Nenhum desses casos se aplica ao cidadão e advogado Amadeu Oliveira. Outra coisa, o incontestável Jorge Miranda (em quem os magistrados da terra bebem seu suco intelectual) fala de perdão e indulto em matéria de crime de responsabilidade.

“Serão aplicáveis aos titulares de cargos políticos a amnistia, o indulto ou outros actos de clemência? Importa distinguir:

a) Quanto a crimes cometidos fora do exercício das funções, por certo esses titulares, porque continuam a ser cidadãos como quaisquer outros, poderão beneficiar de amnistias e perdões genéricos - que só o Parlamento pode conceder - inclusive estando ainda no exercício das funções.

b) Também quanto a esses crimes, poderão eles ainda ser destinatários de indulto e comutação de pena, porquanto indulto e comutação pressupõem condenação e esta só pode dar-se. como se verá de seguida, não estando os titulares no exercício de funções.

c) Pelo contrário, no tocante a crimes no exercício de funções, são de excluir, de modo peremptório, quaisquer medidas de clemência ou de graça, porque eles violariam o princípio constitucional da responsabilidade. Seriam decisões dos próprios titulares de cargos”.

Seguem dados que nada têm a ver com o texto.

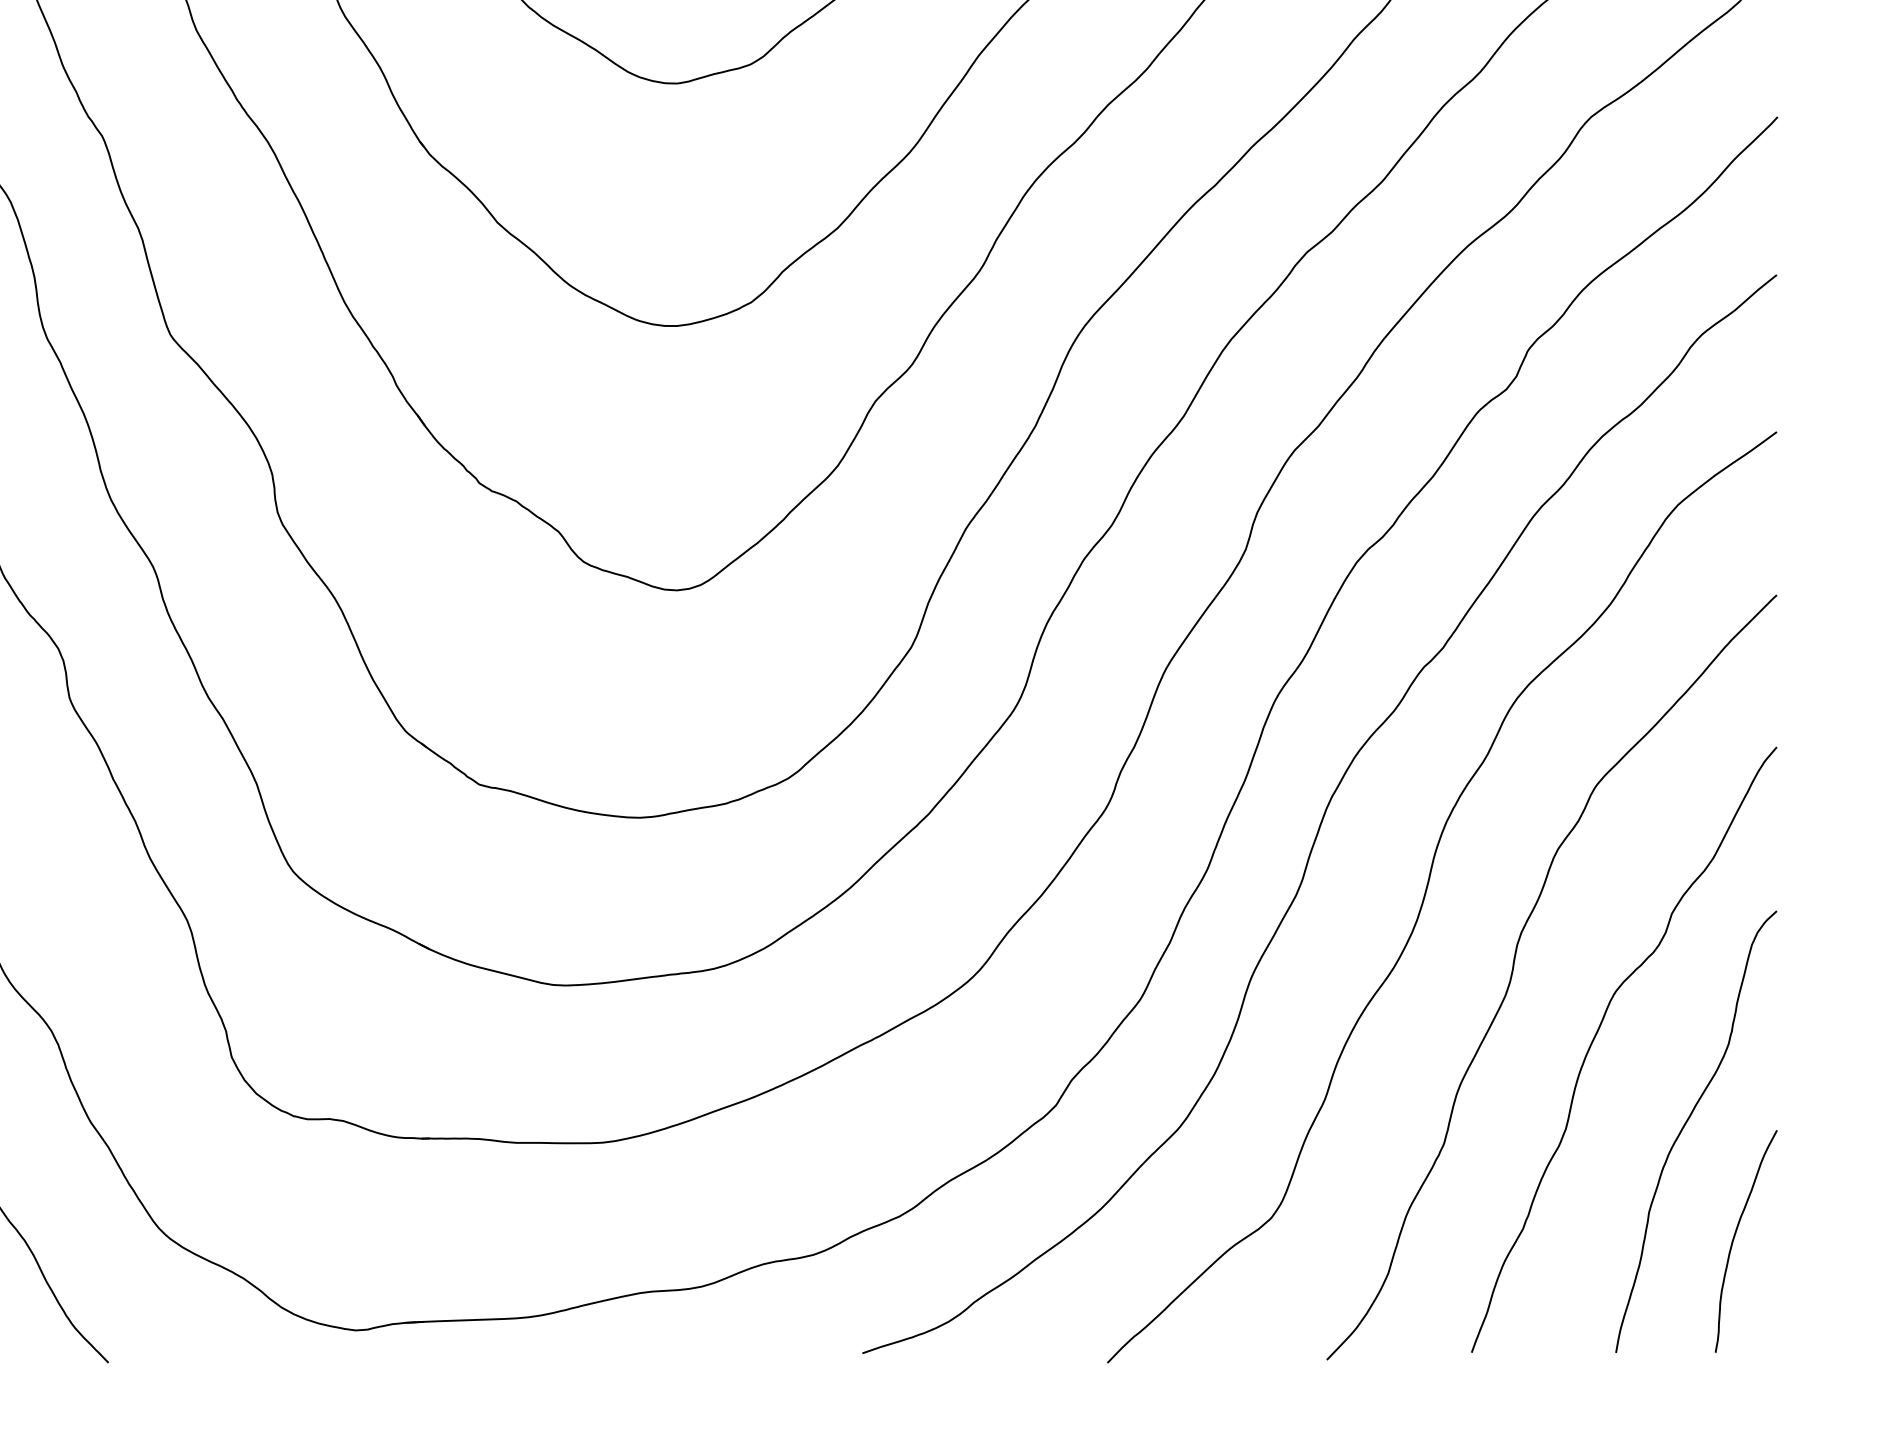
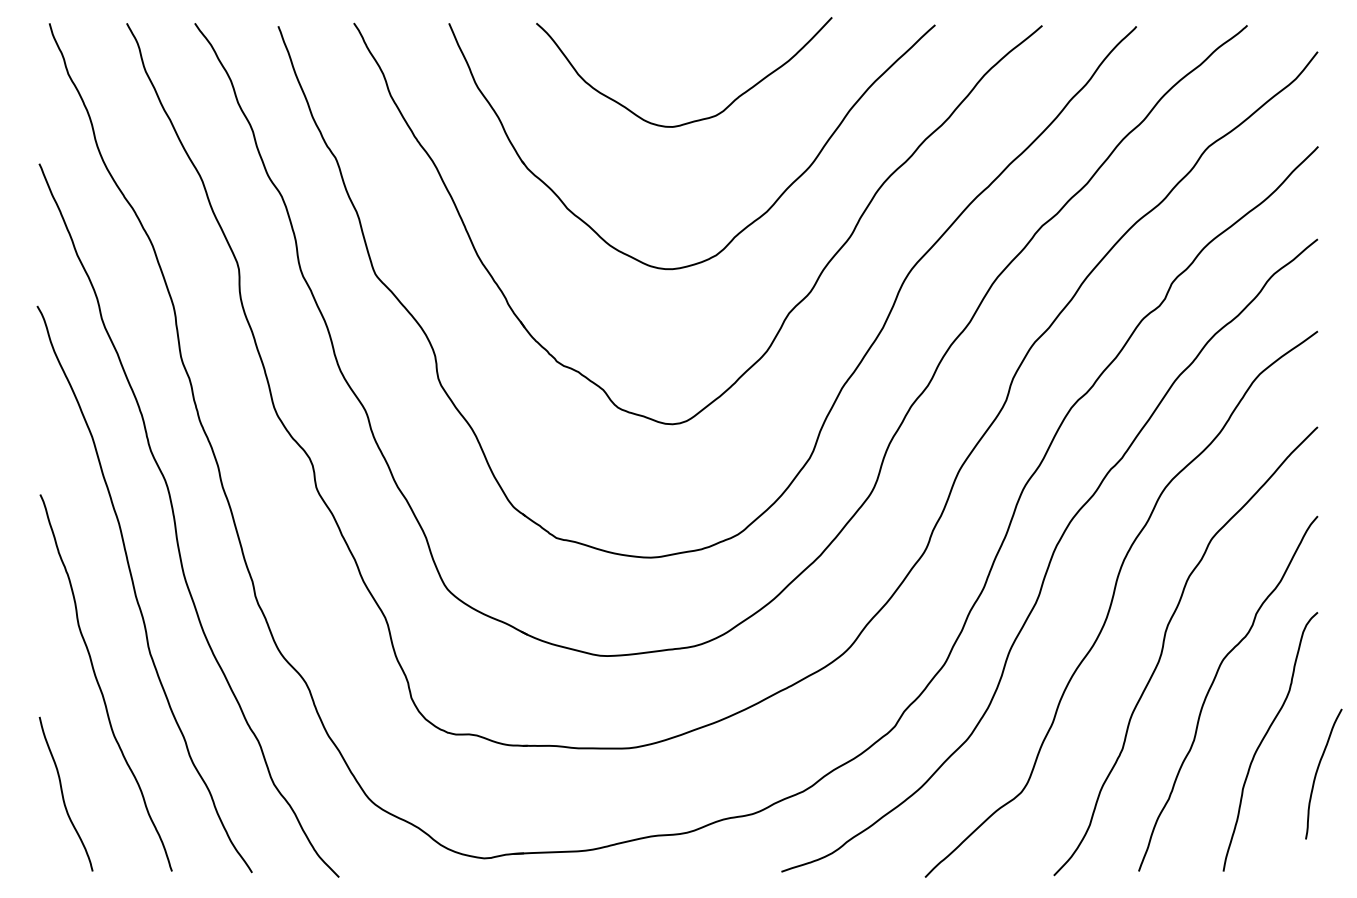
curve: (1737, 1235) -> (1318, 770), moved

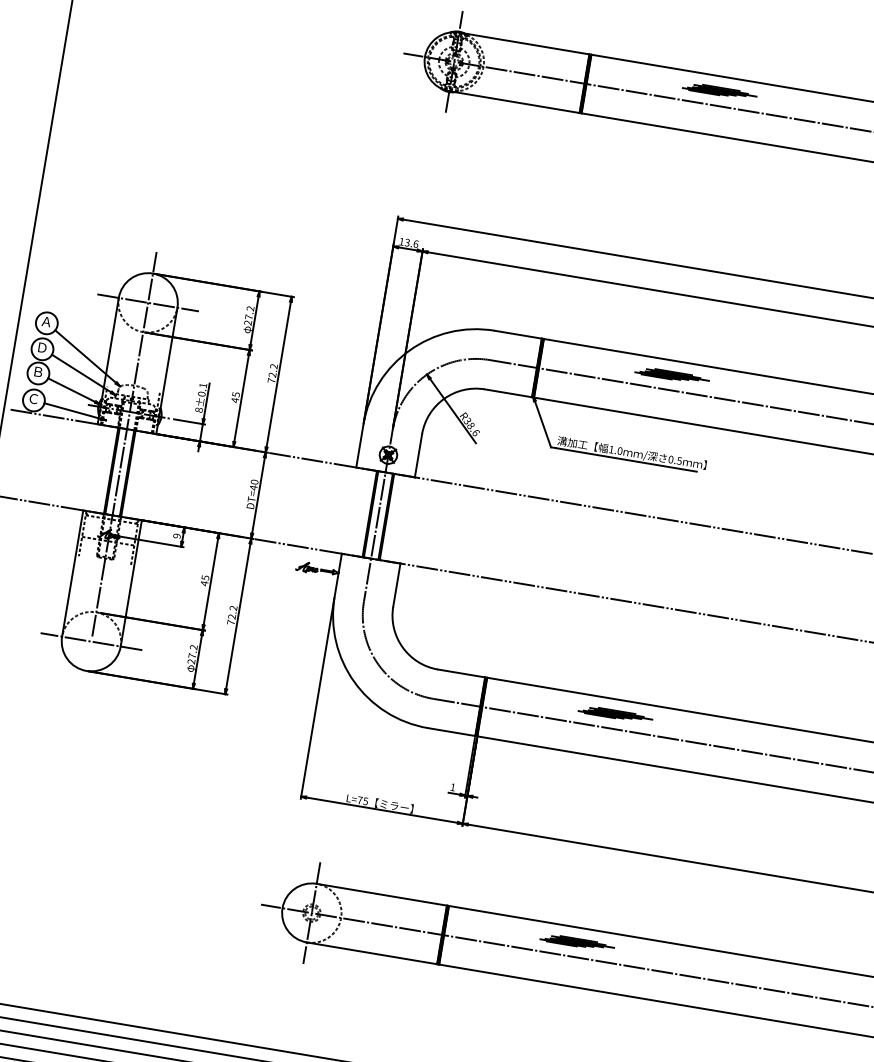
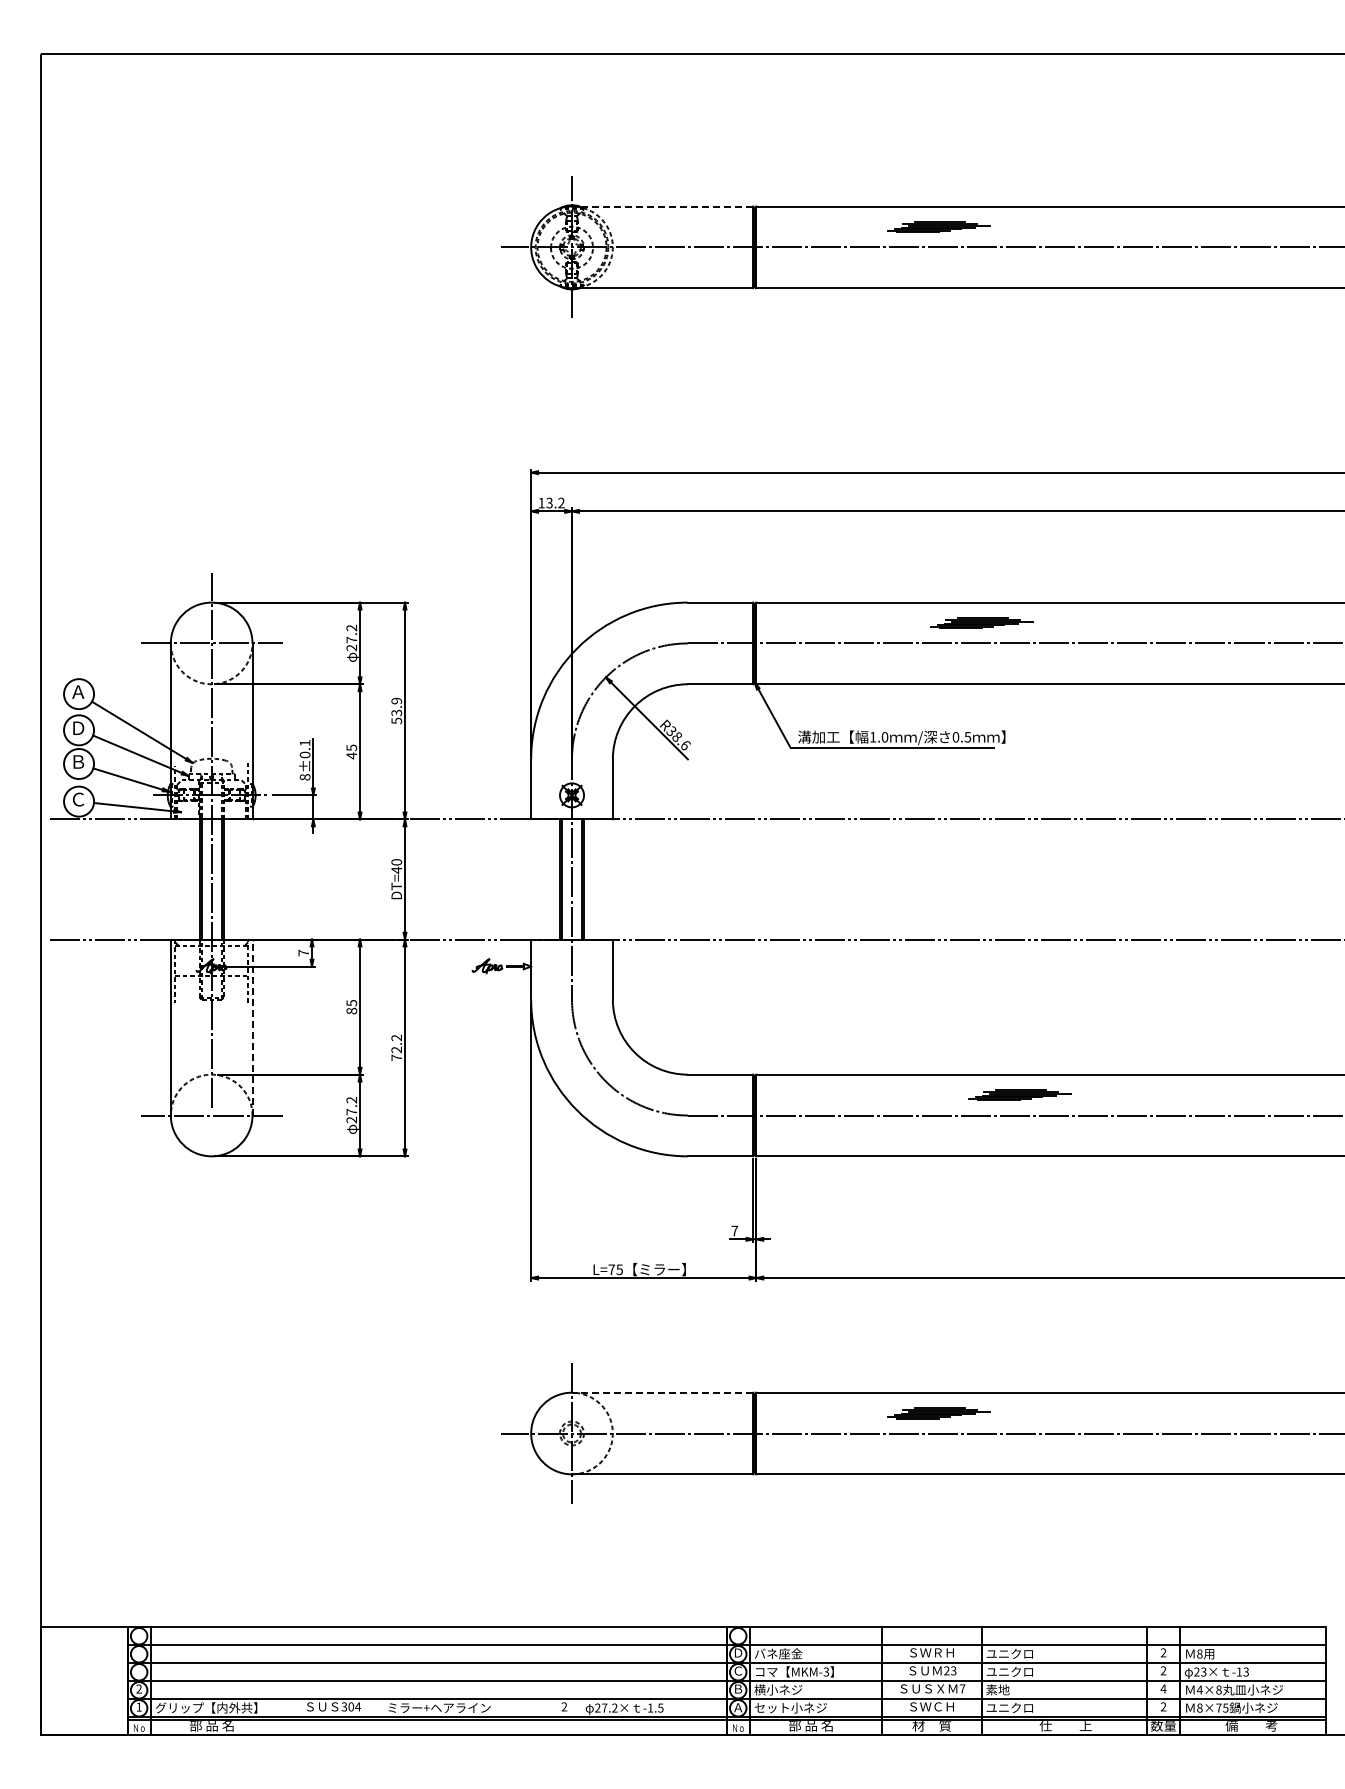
line: (524, 43) -> (662, 206), solid -> dashed
text: (416, 243) -> (561, 502), 13.6 -> 13.2
text: (272, 373) -> (396, 710), 72.2 -> 53.9
part: (672, 375) -> (981, 622), moved
text: (176, 535) -> (303, 952), 9 -> 7
line: (131, 583) -> (252, 1027), solid -> dashed
text: (204, 583) -> (351, 1010), 45 -> 85
part: (615, 713) -> (1019, 1094), moved
text: (452, 786) -> (734, 1230), 1 -> 7
line: (381, 894) -> (662, 1392), solid -> dashed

Outra vez, a lei cabo-verdiana, que suga tudo de Portugal, tem referência para avaliar e condescender.

 

Sem sorteio do juiz

 

Se fizermos bem os cálculos há Incidência da Incompetência Territorial, tendo em conta que, não só o crime mais grave (Crime de Perturbação ou Coação de Órgão Constitucional) como também a maioria dos supostos crimes (3 a 4 anos) foram cometidos na Região do Sotavento. Significa que o tribunal competente deveria se situar na Região do Sotavento e nunca na Região do Barlavento em virtude as regras de competência territoriais estatuídas nas Alíneas a) e Alíneas b) do Nº 2 do Artigo 41º do CPP; em conjunção com Artigo 11º do CPP, e consagrado no Nº 10 do Artigo 35º da Constituição da República. Crime de Perturbação ou Coação de Órgão Constitucional – STJ, supostamente cometida na Cidade da Praia Ofensa a Pessoa Coletiva supostamente cometida também na Cidade da Praia (Sotavento).

O próprio Juiz declarou, por despacho datado de 30 de julho de 2021, que nunca tinha havido distribuição do processo entre os juízes. Posteriormente, no próprio acórdão assumem que não conseguiram comprovar documentalmente que efetivamente houve sorteio.  O que não consta nos autos não existe para os efeitos legais.

Ou seja, ficou provado que não houve sorteio, o que viola o direito fundamental do deputado de ter acesso a justiça mediante um processo justo e equitativo tal como estatuído no nº1 do artigo 22º da Constituição da República. O nº 10 do artigo 35º da CRCV e artigo 11º do CPP) que tem como consequência a invalidade de todo o processado, ao abrigo dos Artigos 3.º e 211º, N 3 ambos da CRCV.

Os crimes de cargos públicos estão claramente tipificados. De maneira que, maliciosamente e propositadamente, esboçaram uma grande confusão entre mandato de deputado e exercício de função de deputado.

As acusações feitas pelo deputado no Parlamento jamais poderiam ser utilizadas contra ele, conforme plasmadas no acórdão por estarem cobertas por um princípio Constitucional de “Inviolabilidade”.

Entre tantas violações, interpretações perniciosas em nome do povo o Grupo Repensar Cabo Verde repudia com veemência a reação do presidente do CSMJ, porque segue uma política de hostilidade e revanchismo contra quem vem reivindicando melhor justiça, ameaçando quem ouse fazer o mesmo e aniquilando, de vez, o poder de opinião do povo, que mais deveria ordenar. Reforma da Justiça precisa-se. Agora.